Frassinelli, who served as first selectman from 2015 to 2017, was charged Monday with altering records and third-degree computer crime after a monthslong investigation by state police concluded that he tried to wipe a town-owned desktop computer before leaving office. Town leaders are now examining legal avenues, since local ordinances do not specifically address what should happen when a selectman is charged with a felony offense, but has not been convicted of any crime.
“I don’t know where we stand right now,” First Selectwoman Mary Mitta said Tuesday of the three-member board. “Nothing like this has ever happened before.”
Mitta, who called the problem unprecedented, said she has spoken with Town Attorney Edward Muska since the arrest and will now work to determine how best to proceed given the circumstances.
“I’ll be investigating further what we should do,” she said.
The first selectwoman also said she is advising caution and noted that it is the job of the courts, not town officials, to litigate the matter.
“People are innocent until proven guilty,” Mitta said. “At this point it’s too soon to really know how to move forward.”
Town ordinances give the Board of Selectmen the power to remove members and alternates of other boards they have appointed if the official in question is no longer eligible for the position, has been convicted of a felony, has not attended four consecutive meetings of their respective committee, or has “engaged in any corrupt or fraudulent activity with respect to his conduct as a member or alternate of the board or commission (pending legal outcome).”
It is not clear, however, if the Board of Selectmen can exercise this power on its own elected members.
Muska could not be reached for comment.
John N. Locke Sr., the third member of the Board of Selectmen, also could not be reached for comment.
According to an affidavit supporting his arrest, Frasinelli was the last person to leave Town Hall on his last day as first selectman in November 2017. The very next day, Mitta, who won the office by a slim margin, and town staff discovered that the hard drive from the first selectman’s desktop computer had been entirely erased, with over 8,000 files temporarily lost.
The town’s information technology director was eventually able to restore the lost records.
Investigators have not identified a motive behind the purge of town files but did say they found thumbnail images of adult pornography on the recovered hard drive.
At any rate, Mitta said, the Board of Selectmen can continue to meet with or without Frassinelli, since the board needs only a quorum of two members to conduct town business. Frassinelli has been absent from meetings before, she said, and, should he no longer attend, the same quorum rules would continue to apply.

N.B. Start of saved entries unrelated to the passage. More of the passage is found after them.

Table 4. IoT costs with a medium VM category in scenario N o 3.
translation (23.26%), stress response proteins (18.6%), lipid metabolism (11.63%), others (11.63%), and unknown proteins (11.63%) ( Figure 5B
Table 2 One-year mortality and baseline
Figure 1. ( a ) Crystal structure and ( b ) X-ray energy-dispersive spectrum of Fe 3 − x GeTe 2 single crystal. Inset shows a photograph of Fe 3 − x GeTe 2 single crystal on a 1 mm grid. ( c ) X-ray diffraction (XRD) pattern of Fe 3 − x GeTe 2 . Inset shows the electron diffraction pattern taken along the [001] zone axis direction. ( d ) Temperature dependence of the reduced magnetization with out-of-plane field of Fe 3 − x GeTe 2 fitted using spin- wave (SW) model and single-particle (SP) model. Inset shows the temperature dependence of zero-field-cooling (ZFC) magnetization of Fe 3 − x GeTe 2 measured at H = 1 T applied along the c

And while town officials will continue to look at legal options regarding Frassinelli’s continued public service, Mitta said she plans to keep her focus on town matters and not shine a prolonged spotlight on an issue she has no control over.

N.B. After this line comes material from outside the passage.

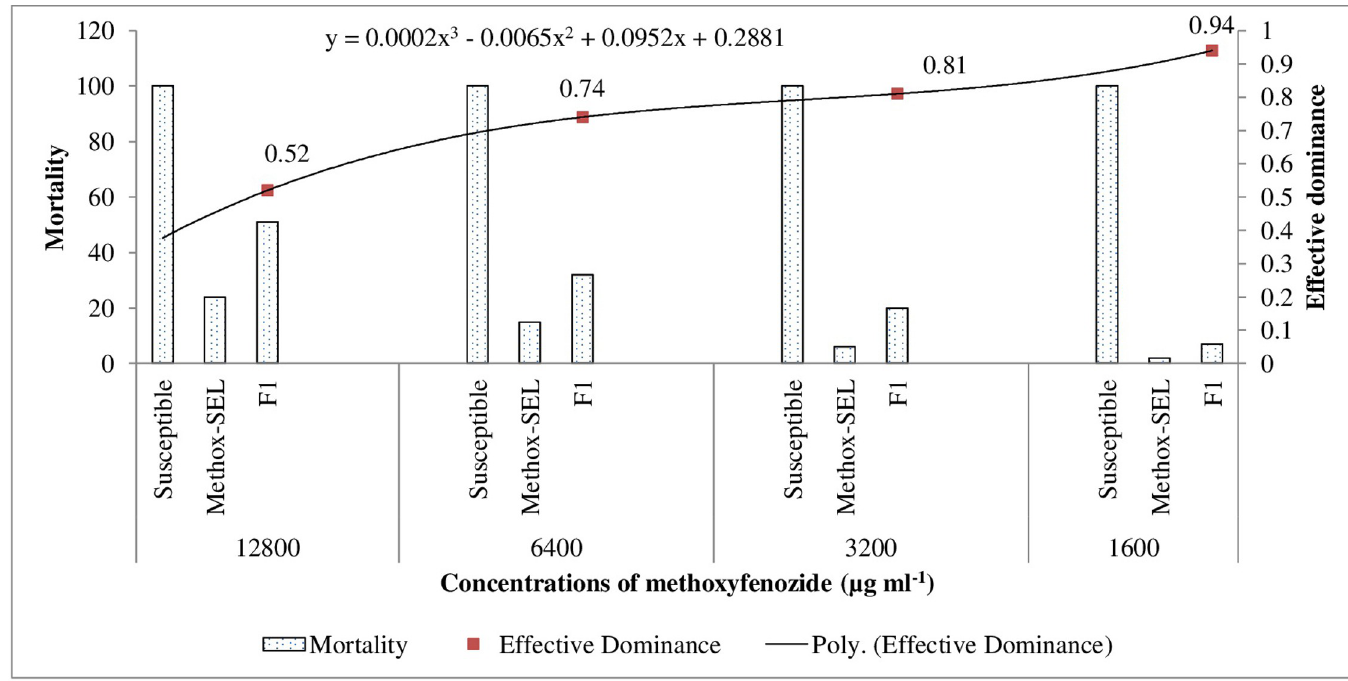
Fig 4. Effective dominance (D ML ) of resistance in Methox-SEL strain of Chrysoperla carnea .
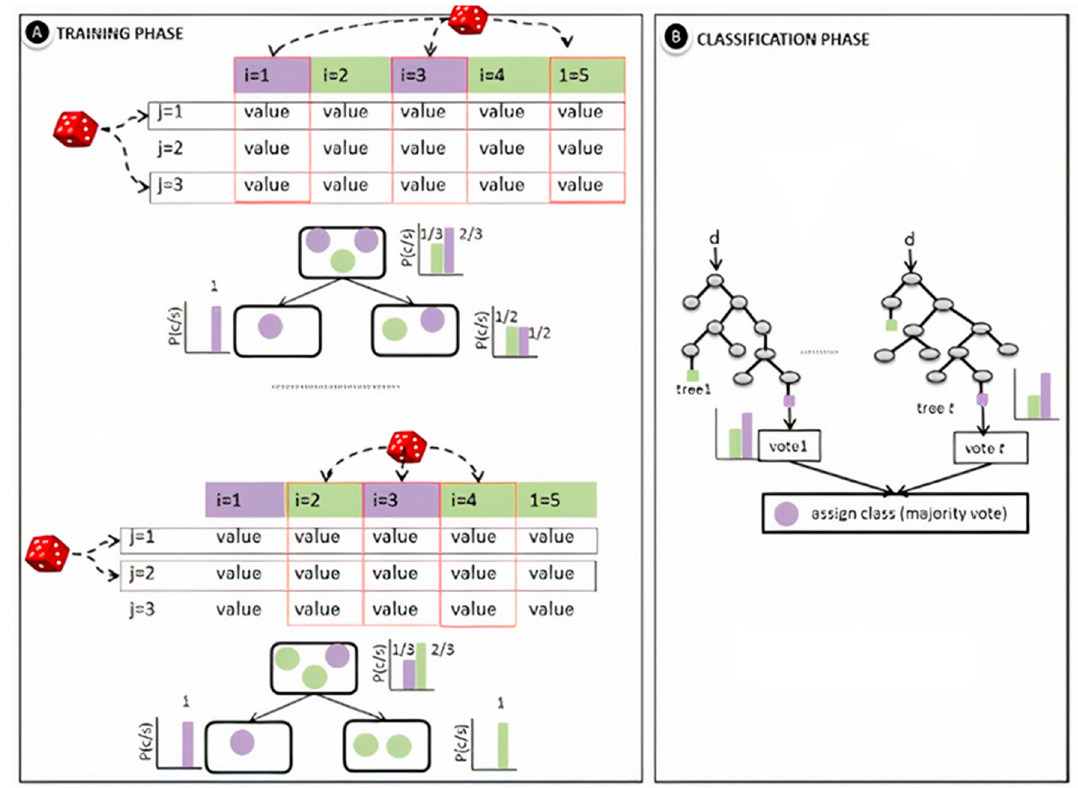
Figure 3. Training and classification phases of Random Forest classifier: i = samples, j = variables, p =probability, c = class, s = data, t = number of trees, d = new data to be classified, and value = the different values that the variable j can have [19].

“At this point, I have a town to run, so we will continue to move forward,” she said. “It’s my job to protect this community.”
Frassinelli has not spoken publicly about his arrest or indicated whether or not he will resign.
The former first selectman could not be reached by phone for comment Tuesday and, on the day of his arrest, a Facebook page he used to interact with members of the community and stream videos of town meetings disappeared.
Mitta said that, as of Tuesday morning, she had not spoken with Frassinelli.